Tem sido frequentemente apontado que Portugal não tinha nem a capacidade humana, com uma população de um milhão apenas, nem as finanças precisas para a manutenção de um império tão vasto; não há dúvida de que os portugueses tinham poucos recursos para se lançarem numa luta pela supremacia na Europa. Mas Carlos V e o seu sucessor, Filipe II, também tinham sérios problemas financeiros e não lhes era fácil gerir as conquistas feitas na América; também dependiam  da assistência financeira dos banqueiros. Todavia os portugueses, logo que emergiram como nação independente, orientaram-se no sentido de novos Descobrimentos e conquistas, com uma determinação e um fervor que excluíam quase tudo o mais. Esse propósito único e exclusivo estava na raiz do seu êxito e explica também o considerável isolamento em que se encontravam em relação ao resto da Europa, assim como a falta de interesse que sentiam pelas questões políticas europeias.

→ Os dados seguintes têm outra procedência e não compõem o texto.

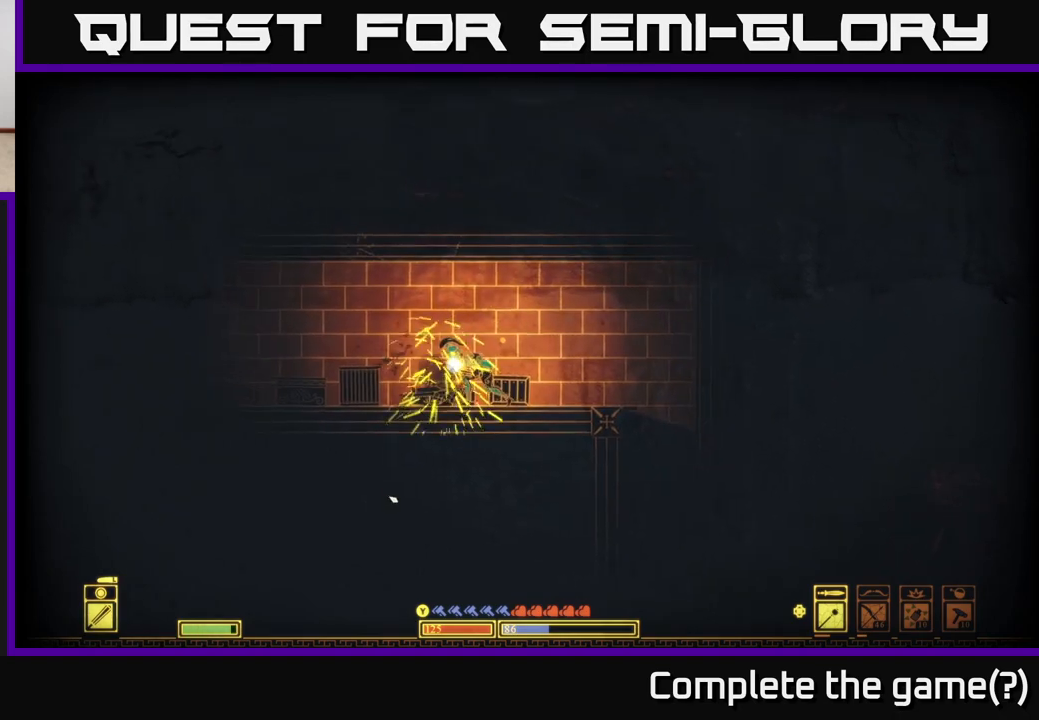
{"buttons": [], "left_stick": "down", "right_stick": "down-left", "events": [[167, "left_stick", "down-right"], [250, "R2", "down"], [267, "left_stick", "down"], [350, "R2", "up"]]}
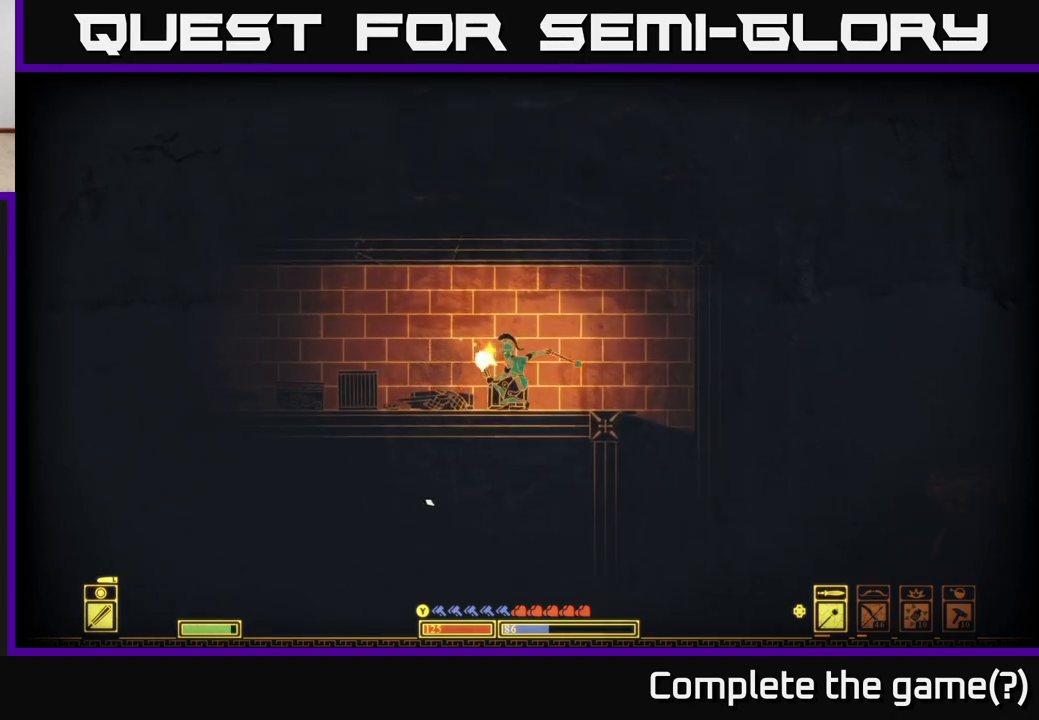
{"buttons": [], "left_stick": "left", "right_stick": "down-left", "events": [[433, "left_stick", "left"]]}
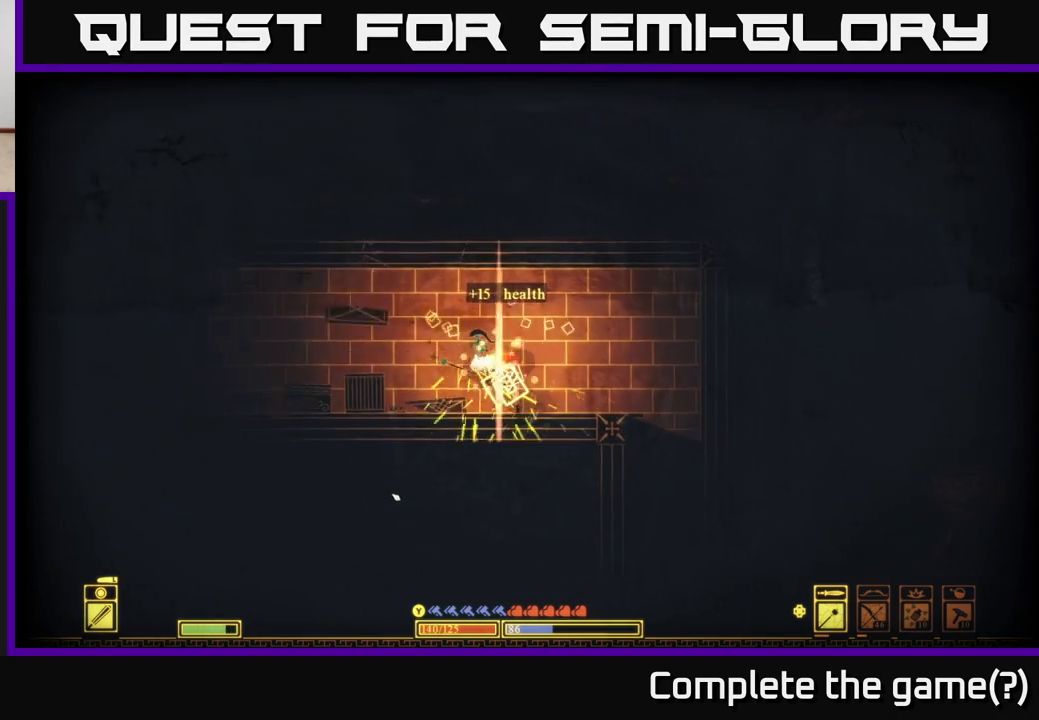
{"buttons": [], "left_stick": "down-left", "right_stick": "down", "events": [[217, "left_stick", "down-left"], [267, "R2", "down"], [317, "right_stick", "down"], [367, "R2", "up"]]}
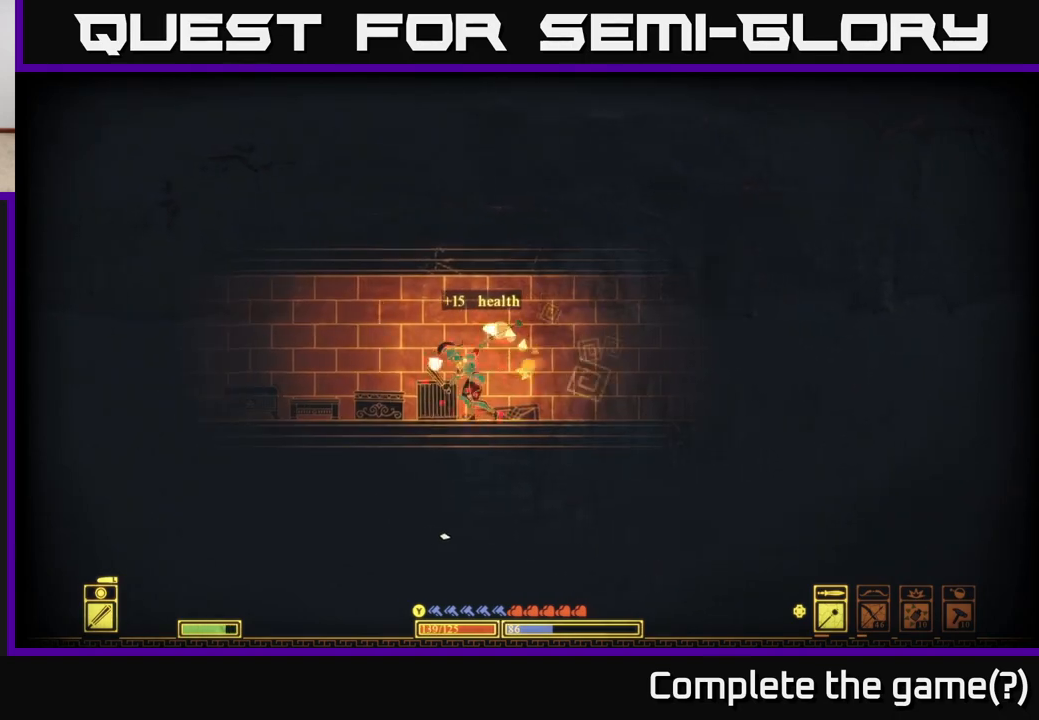
{"buttons": [], "left_stick": "down-left", "right_stick": "down-left", "events": [[17, "left_stick", "left"], [233, "right_stick", "down-left"], [367, "left_stick", "down-left"]]}
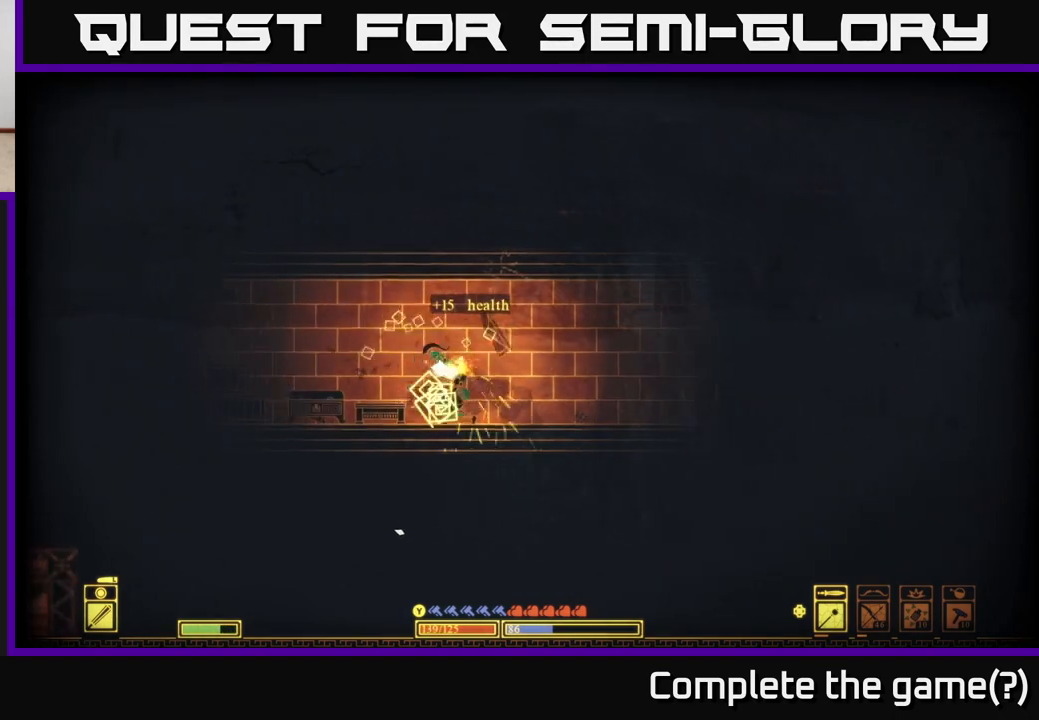
{"buttons": [], "left_stick": "down-left", "right_stick": "down-left", "events": [[117, "left_stick", "left"], [150, "R2", "down"], [217, "left_stick", "down-left"], [267, "R2", "up"]]}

João III preocupava-se acima de tudo com a manutenção dos laços económicos que ligavam Lisboa a Cracóvia; esse pensamento pesava mais do que quaisquer outras considerações. Nem Manuel I nem João III mantiveram na Europa diplomatas de estatura tal que merecessem menção especial na história, Os representantes portugueses como Góis eram mais peritos em economia do que hábeis no jogo da alta diplomacia. Não podiam, como é obvio, ser inteiramente desprovidos de perícia diplomática, visto que tinham de negociar questões financeiras e comerciais, mas não tinham um percurso político específico a seguir. Contudo, como a economia estava, então como agora, intimamente ligada à politica, os portugueses tinham que ser observadores atentos da cena política sem tentar tomar nela parte activa.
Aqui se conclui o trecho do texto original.